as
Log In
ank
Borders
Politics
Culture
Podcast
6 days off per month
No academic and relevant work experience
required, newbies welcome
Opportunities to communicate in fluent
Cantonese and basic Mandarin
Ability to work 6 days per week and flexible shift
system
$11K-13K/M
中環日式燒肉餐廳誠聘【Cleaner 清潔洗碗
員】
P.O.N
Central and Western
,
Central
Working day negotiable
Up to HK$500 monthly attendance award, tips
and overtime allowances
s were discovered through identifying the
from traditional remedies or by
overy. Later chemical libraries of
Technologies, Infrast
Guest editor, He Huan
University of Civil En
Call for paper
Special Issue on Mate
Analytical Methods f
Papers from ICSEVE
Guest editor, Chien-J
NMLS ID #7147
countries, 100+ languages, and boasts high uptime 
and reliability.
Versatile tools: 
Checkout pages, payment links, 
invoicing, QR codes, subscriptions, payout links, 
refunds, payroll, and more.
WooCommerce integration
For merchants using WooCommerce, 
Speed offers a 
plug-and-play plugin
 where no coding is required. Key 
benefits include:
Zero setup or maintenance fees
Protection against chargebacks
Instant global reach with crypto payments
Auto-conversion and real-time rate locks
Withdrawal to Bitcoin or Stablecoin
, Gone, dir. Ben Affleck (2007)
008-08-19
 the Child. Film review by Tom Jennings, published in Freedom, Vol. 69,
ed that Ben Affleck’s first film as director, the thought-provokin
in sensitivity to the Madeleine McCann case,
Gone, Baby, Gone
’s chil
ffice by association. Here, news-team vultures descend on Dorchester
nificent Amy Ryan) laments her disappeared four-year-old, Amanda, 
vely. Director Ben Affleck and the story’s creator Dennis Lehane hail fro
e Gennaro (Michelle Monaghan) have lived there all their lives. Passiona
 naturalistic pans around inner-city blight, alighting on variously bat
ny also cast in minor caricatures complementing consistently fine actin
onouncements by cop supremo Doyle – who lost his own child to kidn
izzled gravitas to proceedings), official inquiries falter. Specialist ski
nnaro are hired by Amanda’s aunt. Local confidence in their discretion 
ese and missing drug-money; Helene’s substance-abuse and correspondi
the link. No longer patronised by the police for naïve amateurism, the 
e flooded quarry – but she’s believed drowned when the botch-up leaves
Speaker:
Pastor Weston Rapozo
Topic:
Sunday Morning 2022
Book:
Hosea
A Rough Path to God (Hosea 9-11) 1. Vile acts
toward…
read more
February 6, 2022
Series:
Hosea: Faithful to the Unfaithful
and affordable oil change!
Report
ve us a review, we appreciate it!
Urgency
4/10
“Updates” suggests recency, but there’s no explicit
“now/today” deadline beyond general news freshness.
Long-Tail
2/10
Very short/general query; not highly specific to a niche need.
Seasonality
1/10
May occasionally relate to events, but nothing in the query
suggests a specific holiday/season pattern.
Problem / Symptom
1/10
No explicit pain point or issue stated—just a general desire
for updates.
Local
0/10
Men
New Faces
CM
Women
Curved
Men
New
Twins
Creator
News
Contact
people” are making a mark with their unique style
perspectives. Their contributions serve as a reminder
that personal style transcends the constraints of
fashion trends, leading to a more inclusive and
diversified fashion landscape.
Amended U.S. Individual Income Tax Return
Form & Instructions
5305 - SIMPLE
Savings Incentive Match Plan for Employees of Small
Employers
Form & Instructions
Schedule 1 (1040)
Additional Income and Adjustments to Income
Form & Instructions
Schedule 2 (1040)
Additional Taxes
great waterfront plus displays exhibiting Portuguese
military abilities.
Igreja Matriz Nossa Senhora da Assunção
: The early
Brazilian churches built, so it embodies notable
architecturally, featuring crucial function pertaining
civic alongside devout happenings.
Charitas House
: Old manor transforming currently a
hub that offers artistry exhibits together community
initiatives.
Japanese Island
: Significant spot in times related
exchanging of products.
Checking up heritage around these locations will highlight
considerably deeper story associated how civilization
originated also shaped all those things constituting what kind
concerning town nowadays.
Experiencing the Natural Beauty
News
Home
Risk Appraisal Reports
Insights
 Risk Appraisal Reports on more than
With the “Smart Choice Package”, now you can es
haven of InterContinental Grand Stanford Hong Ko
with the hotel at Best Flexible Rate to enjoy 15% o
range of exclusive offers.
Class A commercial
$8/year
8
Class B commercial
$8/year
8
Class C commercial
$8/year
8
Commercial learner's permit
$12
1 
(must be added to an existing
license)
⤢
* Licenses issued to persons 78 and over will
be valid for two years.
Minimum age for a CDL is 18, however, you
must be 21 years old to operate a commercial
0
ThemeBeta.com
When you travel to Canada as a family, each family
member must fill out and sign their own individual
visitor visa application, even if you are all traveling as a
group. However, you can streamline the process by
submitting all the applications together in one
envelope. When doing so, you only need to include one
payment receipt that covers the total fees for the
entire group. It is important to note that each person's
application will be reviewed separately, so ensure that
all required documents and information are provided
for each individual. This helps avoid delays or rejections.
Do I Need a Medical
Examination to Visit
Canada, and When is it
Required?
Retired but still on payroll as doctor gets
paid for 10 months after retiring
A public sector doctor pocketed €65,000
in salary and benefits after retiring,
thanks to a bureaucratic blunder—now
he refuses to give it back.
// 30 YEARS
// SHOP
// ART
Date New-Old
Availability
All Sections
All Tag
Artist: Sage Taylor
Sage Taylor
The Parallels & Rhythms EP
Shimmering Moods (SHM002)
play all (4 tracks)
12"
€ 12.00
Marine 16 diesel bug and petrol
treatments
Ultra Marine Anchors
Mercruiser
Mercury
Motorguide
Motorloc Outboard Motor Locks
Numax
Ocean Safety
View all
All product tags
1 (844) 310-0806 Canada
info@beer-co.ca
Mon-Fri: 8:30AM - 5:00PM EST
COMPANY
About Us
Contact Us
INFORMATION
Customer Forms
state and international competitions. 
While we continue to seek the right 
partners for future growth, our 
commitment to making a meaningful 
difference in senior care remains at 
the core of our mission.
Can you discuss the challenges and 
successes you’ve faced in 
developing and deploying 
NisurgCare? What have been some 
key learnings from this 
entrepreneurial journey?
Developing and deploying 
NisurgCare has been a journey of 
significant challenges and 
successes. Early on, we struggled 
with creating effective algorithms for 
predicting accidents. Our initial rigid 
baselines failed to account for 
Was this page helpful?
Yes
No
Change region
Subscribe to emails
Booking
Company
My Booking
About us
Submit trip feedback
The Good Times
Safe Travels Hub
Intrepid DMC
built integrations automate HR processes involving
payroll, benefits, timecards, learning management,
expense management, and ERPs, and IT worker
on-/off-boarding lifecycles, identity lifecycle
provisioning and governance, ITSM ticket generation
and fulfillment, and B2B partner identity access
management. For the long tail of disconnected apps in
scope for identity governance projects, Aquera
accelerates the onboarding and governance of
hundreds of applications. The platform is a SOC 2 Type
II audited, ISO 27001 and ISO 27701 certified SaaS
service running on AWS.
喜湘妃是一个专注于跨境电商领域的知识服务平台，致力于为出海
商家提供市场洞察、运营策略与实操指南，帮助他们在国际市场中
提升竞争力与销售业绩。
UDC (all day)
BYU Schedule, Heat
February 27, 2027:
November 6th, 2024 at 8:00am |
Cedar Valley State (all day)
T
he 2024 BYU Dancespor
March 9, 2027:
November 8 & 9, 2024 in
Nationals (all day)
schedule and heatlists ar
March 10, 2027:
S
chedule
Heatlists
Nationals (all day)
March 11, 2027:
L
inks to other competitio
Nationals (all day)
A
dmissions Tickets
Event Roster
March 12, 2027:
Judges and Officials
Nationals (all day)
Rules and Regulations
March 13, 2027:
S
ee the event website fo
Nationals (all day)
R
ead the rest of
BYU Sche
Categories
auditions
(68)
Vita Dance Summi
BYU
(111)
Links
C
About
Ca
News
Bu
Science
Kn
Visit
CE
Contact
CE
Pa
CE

___

→ What the task requires
The full material has to be written out again exactly as shown.

→ Your solution
as
Log In
ank
Borders
Politics
Culture
Podcast
6 days off per month
No academic and relevant work experience
required, newbies welcome
Opportunities to communicate in fluent
Cantonese and basic Mandarin
Ability to work 6 days per week and flexible shift
system
$11K-13K/M
中環日式燒肉餐廳誠聘【Cleaner 清潔洗碗
員】
P.O.N
Central and Western
,
Central
Working day negotiable
Up to HK$500 monthly attendance award, tips
and overtime allowances
s were discovered through identifying the
from traditional remedies or by
overy. Later chemical libraries of
Technologies, Infrast
Guest editor, He Huan
University of Civil En
Call for paper
Special Issue on Mate
Analytical Methods f
Papers from ICSEVE
Guest editor, Chien-J
NMLS ID #7147
countries, 100+ languages, and boasts high uptime 
and reliability.
Versatile tools: 
Checkout pages, payment links, 
invoicing, QR codes, subscriptions, payout links, 
refunds, payroll, and more.
WooCommerce integration
For merchants using WooCommerce, 
Speed offers a 
plug-and-play plugin
 where no coding is required. Key 
benefits include:
Zero setup or maintenance fees
Protection against chargebacks
Instant global reach with crypto payments
Auto-conversion and real-time rate locks
Withdrawal to Bitcoin or Stablecoin
, Gone, dir. Ben Affleck (2007)
008-08-19
 the Child. Film review by Tom Jennings, published in Freedom, Vol. 69,
ed that Ben Affleck’s first film as director, the thought-provokin
in sensitivity to the Madeleine McCann case,
Gone, Baby, Gone
’s chil
ffice by association. Here, news-team vultures descend on Dorchester
nificent Amy Ryan) laments her disappeared four-year-old, Amanda, 
vely. Director Ben Affleck and the story’s creator Dennis Lehane hail fro
e Gennaro (Michelle Monaghan) have lived there all their lives. Passiona
 naturalistic pans around inner-city blight, alighting on variously bat
ny also cast in minor caricatures complementing consistently fine actin
onouncements by cop supremo Doyle – who lost his own child to kidn
izzled gravitas to proceedings), official inquiries falter. Specialist ski
nnaro are hired by Amanda’s aunt. Local confidence in their discretion 
ese and missing drug-money; Helene’s substance-abuse and correspondi
the link. No longer patronised by the police for naïve amateurism, the 
e flooded quarry – but she’s believed drowned when the botch-up leaves
Speaker:
Pastor Weston Rapozo
Topic:
Sunday Morning 2022
Book:
Hosea
A Rough Path to God (Hosea 9-11) 1. Vile acts
toward…
read more
February 6, 2022
Series:
Hosea: Faithful to the Unfaithful
and affordable oil change!
Report
ve us a review, we appreciate it!
Urgency
4/10
“Updates” suggests recency, but there’s no explicit
“now/today” deadline beyond general news freshness.
Long-Tail
2/10
Very short/general query; not highly specific to a niche need.
Seasonality
1/10
May occasionally relate to events, but nothing in the query
suggests a specific holiday/season pattern.
Problem / Symptom
1/10
No explicit pain point or issue stated—just a general desire
for updates.
Local
0/10
Men
New Faces
CM
Women
Curved
Men
New
Twins
Creator
News
Contact
people” are making a mark with their unique style
perspectives. Their contributions serve as a reminder
that personal style transcends the constraints of
fashion trends, leading to a more inclusive and
diversified fashion landscape.
Amended U.S. Individual Income Tax Return
Form & Instructions
5305 - SIMPLE
Savings Incentive Match Plan for Employees of Small
Employers
Form & Instructions
Schedule 1 (1040)
Additional Income and Adjustments to Income
Form & Instructions
Schedule 2 (1040)
Additional Taxes
great waterfront plus displays exhibiting Portuguese
military abilities.
Igreja Matriz Nossa Senhora da Assunção
: The early
Brazilian churches built, so it embodies notable
architecturally, featuring crucial function pertaining
civic alongside devout happenings.
Charitas House
: Old manor transforming currently a
hub that offers artistry exhibits together community
initiatives.
Japanese Island
: Significant spot in times related
exchanging of products.
Checking up heritage around these locations will highlight
considerably deeper story associated how civilization
originated also shaped all those things constituting what kind
concerning town nowadays.
Experiencing the Natural Beauty
News
Home
Risk Appraisal Reports
Insights
 Risk Appraisal Reports on more than
With the “Smart Choice Package”, now you can es
haven of InterContinental Grand Stanford Hong Ko
with the hotel at Best Flexible Rate to enjoy 15% o
range of exclusive offers.
Class A commercial
$8/year
8
Class B commercial
$8/year
8
Class C commercial
$8/year
8
Commercial learner's permit
$12
1 
(must be added to an existing
license)
⤢
* Licenses issued to persons 78 and over will
be valid for two years.
Minimum age for a CDL is 18, however, you
must be 21 years old to operate a commercial
0
ThemeBeta.com
When you travel to Canada as a family, each family
member must fill out and sign their own individual
visitor visa application, even if you are all traveling as a
group. However, you can streamline the process by
submitting all the applications together in one
envelope. When doing so, you only need to include one
payment receipt that covers the total fees for the
entire group. It is important to note that each person's
application will be reviewed separately, so ensure that
all required documents and information are provided
for each individual. This helps avoid delays or rejections.
Do I Need a Medical
Examination to Visit
Canada, and When is it
Required?
Retired but still on payroll as doctor gets
paid for 10 months after retiring
A public sector doctor pocketed €65,000
in salary and benefits after retiring,
thanks to a bureaucratic blunder—now
he refuses to give it back.
// 30 YEARS
// SHOP
// ART
Date New-Old
Availability
All Sections
All Tag
Artist: Sage Taylor
Sage Taylor
The Parallels & Rhythms EP
Shimmering Moods (SHM002)
play all (4 tracks)
12"
€ 12.00
Marine 16 diesel bug and petrol
treatments
Ultra Marine Anchors
Mercruiser
Mercury
Motorguide
Motorloc Outboard Motor Locks
Numax
Ocean Safety
View all
All product tags
1 (844) 310-0806 Canada
info@beer-co.ca
Mon-Fri: 8:30AM - 5:00PM EST
COMPANY
About Us
Contact Us
INFORMATION
Customer Forms
state and international competitions. 
While we continue to seek the right 
partners for future growth, our 
commitment to making a meaningful 
difference in senior care remains at 
the core of our mission.
Can you discuss the challenges and 
successes you’ve faced in 
developing and deploying 
NisurgCare? What have been some 
key learnings from this 
entrepreneurial journey?
Developing and deploying 
NisurgCare has been a journey of 
significant challenges and 
successes. Early on, we struggled 
with creating effective algorithms for 
predicting accidents. Our initial rigid 
baselines failed to account for 
Was this page helpful?
Yes
No
Change region
Subscribe to emails
Booking
Company
My Booking
About us
Submit trip feedback
The Good Times
Safe Travels Hub
Intrepid DMC
built integrations automate HR processes involving
payroll, benefits, timecards, learning management,
expense management, and ERPs, and IT worker
on-/off-boarding lifecycles, identity lifecycle
provisioning and governance, ITSM ticket generation
and fulfillment, and B2B partner identity access
management. For the long tail of disconnected apps in
scope for identity governance projects, Aquera
accelerates the onboarding and governance of
hundreds of applications. The platform is a SOC 2 Type
II audited, ISO 27001 and ISO 27701 certified SaaS
service running on AWS.
喜湘妃是一个专注于跨境电商领域的知识服务平台，致力于为出海
商家提供市场洞察、运营策略与实操指南，帮助他们在国际市场中
提升竞争力与销售业绩。
UDC (all day)
BYU Schedule, Heat
February 27, 2027:
November 6th, 2024 at 8:00am |
Cedar Valley State (all day)
T
he 2024 BYU Dancespor
March 9, 2027:
November 8 & 9, 2024 in
Nationals (all day)
schedule and heatlists ar
March 10, 2027:
S
chedule
Heatlists
Nationals (all day)
March 11, 2027:
L
inks to other competitio
Nationals (all day)
A
dmissions Tickets
Event Roster
March 12, 2027:
Judges and Officials
Nationals (all day)
Rules and Regulations
March 13, 2027:
S
ee the event website fo
Nationals (all day)
R
ead the rest of
BYU Sche
Categories
auditions
(68)
Vita Dance Summi
BYU
(111)
Links
C
About
Ca
News
Bu
Science
Kn
Visit
CE
Contact
CE
Pa
CE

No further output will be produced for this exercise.